A little after 2230 hours, the sound of a dull explosion crackled in the still Astrakhan night. Boom! Yuryev could see a sudden shimmering of the air along the front wall as if a little shiver had run through the entire building. And he could see a criss-cross pattern of thousands of cracks appearing in one of the large windowpanes that the percussive force had shattered. The glass seemed to bulge outwards, but it held. A few passers-by stopped and looked up.
Someone was opening the French windows on a second-floor balcony, coming out and first glancing down into the street, then craning round trying to look up at the windows above him.
They had done it.
They had done it again.
The following morning they were not so sure, sitting in one of the safe houses, looking at the late editions of the papers.
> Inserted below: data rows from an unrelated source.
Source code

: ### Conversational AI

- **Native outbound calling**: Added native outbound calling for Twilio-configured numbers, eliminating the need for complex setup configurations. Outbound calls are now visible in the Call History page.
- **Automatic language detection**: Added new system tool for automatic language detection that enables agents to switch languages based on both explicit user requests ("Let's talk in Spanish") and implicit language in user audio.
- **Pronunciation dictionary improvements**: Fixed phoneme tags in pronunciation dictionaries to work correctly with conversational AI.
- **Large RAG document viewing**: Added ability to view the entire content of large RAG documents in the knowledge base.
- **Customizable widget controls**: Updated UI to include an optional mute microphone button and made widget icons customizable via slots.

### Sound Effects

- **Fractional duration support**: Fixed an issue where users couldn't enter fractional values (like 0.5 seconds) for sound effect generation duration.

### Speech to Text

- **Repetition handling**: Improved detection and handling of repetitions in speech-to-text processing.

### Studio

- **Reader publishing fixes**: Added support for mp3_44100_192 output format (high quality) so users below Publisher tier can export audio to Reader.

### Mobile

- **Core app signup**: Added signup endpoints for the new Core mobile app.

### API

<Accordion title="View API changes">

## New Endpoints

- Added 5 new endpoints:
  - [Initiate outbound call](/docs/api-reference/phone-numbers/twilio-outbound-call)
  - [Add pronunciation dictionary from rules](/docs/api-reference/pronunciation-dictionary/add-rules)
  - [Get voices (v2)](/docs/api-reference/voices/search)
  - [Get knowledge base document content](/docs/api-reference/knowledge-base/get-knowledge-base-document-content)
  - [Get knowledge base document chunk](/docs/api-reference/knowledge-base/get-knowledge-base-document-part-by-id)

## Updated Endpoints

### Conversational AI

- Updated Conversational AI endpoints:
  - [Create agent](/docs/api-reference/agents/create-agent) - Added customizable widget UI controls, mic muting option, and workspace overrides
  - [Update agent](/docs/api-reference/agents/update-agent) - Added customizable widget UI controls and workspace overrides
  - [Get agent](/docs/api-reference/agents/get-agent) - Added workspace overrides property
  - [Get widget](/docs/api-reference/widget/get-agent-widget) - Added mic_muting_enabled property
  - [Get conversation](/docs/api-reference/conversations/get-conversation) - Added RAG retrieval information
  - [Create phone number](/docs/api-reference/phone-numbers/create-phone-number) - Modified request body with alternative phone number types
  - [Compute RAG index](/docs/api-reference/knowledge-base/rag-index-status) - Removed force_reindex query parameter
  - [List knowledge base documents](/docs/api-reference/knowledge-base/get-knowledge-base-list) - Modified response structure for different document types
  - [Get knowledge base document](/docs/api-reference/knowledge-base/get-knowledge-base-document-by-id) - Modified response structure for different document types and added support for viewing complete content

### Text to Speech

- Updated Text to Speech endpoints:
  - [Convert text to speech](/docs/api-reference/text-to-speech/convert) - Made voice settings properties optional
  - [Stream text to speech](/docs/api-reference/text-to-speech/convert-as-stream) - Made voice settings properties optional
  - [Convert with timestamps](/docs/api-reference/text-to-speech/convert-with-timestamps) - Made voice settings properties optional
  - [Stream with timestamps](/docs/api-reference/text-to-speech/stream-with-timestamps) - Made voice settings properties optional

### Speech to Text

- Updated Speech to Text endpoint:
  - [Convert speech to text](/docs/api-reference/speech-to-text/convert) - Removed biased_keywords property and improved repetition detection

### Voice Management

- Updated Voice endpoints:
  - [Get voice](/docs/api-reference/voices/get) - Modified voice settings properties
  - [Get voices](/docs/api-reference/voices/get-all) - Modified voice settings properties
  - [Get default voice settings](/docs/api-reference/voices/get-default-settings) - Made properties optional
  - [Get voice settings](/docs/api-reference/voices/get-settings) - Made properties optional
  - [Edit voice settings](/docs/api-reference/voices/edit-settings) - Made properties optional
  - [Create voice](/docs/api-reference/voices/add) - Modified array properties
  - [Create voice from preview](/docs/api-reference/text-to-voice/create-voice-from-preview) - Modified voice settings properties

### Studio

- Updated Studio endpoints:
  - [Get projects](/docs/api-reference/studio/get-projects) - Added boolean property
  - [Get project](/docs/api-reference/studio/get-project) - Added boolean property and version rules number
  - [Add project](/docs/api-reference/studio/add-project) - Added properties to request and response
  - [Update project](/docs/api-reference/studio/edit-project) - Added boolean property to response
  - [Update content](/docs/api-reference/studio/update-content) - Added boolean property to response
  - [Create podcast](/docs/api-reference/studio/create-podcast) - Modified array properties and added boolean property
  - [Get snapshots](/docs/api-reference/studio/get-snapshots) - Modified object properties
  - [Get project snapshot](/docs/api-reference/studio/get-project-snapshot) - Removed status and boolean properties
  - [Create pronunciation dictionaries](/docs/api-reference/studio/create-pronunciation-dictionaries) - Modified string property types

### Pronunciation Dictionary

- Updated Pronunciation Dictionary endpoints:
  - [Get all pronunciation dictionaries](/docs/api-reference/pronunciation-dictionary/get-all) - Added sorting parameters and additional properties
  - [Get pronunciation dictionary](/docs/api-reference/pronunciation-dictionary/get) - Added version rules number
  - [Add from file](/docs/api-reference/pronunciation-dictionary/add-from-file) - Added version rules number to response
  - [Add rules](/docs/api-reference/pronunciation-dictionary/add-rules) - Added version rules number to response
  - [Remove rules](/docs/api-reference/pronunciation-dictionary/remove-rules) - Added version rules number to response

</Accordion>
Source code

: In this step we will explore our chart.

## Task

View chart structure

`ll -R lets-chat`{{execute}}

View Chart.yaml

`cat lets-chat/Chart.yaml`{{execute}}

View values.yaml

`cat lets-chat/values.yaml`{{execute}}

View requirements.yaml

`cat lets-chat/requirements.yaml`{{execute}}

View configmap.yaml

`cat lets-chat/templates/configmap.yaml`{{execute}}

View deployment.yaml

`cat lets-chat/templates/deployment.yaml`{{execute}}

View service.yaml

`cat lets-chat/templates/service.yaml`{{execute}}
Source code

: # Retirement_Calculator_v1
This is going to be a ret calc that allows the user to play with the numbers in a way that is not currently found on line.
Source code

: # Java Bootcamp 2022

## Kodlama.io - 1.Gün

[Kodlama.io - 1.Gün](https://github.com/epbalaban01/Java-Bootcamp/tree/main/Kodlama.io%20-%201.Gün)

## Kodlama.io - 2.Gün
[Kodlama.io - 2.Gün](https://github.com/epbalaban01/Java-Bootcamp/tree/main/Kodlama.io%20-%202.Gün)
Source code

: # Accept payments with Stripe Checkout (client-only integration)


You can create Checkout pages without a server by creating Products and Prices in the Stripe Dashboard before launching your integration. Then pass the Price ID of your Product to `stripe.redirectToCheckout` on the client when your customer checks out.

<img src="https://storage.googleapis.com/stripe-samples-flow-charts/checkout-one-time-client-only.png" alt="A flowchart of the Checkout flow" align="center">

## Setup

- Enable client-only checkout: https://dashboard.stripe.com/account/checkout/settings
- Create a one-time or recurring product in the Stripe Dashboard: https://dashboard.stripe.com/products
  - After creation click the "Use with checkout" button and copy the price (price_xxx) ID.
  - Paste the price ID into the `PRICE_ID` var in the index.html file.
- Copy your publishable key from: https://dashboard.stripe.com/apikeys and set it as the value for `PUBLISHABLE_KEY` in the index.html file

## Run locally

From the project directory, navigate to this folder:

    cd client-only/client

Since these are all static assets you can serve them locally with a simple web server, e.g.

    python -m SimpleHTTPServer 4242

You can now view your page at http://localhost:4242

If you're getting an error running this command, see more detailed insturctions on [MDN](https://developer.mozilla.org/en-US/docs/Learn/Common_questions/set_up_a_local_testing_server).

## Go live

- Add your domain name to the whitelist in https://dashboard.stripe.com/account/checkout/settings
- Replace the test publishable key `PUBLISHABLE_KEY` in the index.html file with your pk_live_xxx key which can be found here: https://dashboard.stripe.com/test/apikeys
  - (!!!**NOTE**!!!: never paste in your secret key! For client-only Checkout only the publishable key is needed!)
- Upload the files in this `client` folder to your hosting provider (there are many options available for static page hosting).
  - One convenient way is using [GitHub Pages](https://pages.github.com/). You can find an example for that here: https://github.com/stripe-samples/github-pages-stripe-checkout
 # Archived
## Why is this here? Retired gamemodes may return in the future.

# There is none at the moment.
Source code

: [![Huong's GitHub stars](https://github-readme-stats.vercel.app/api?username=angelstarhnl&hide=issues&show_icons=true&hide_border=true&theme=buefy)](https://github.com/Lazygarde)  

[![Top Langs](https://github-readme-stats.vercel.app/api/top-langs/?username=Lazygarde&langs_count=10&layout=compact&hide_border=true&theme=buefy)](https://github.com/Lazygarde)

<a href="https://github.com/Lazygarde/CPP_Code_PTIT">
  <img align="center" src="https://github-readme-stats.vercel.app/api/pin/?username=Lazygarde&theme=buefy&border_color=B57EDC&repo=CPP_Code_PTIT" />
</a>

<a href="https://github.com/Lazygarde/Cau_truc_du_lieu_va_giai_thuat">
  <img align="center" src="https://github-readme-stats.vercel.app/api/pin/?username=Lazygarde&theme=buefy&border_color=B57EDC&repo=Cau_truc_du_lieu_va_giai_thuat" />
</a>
Kabanov was still alive. Hurt badly, without any doubt, but it was impossible for them to tell from the reports whether or not he would survive. Artemiy was flipping through a magazine. Yuryev was grinding herbs in a pestle, preparing lunch. It was silent when Zakhar walked in. “He’s at Aleksandro-Mariinskaya Bolnitsa,” he reported. “I don’t know how badly we hurt him, they aren’t saying.”
“Another four hundred thousand rubles, more or less, to eliminate number two,” said Lazar.
“If he’s been eliminated,” said Artemiy. “We should stick with guns.”
“No one notices a shooting,” said Yuryev. “Bombs accomplish a double objective: eliminating targets, and terrifying the Reds.”
“That only works when the bombs work,” Artemiy returned.
Kabanov had been critically wounded, the apartment blown apart. He had remained conscious long enough to tell astonished Astrakhan detectives what had happened. He had been taken to Aleksandro-Mariinskaya Bolnitsa on Ulitsa Tatishcheva - the other hospital, Bolnitsa Skoroi Meditsinsko Pomoshchi, had been a little closer, but the ambulance had probably been pointed the other way. The authorities were baffled by the source of the explosion and mentioned “sabotage” as only one, remote possibility. Yuryev was not unduly concerned; even if Kabanov should survive, they had taken him out of action for a long time, perhaps forever.
The team spent two more nights in their Astrakhan safe houses, before leaving the city by separate routes. At that point, as far as they knew, Kabanov was still alive.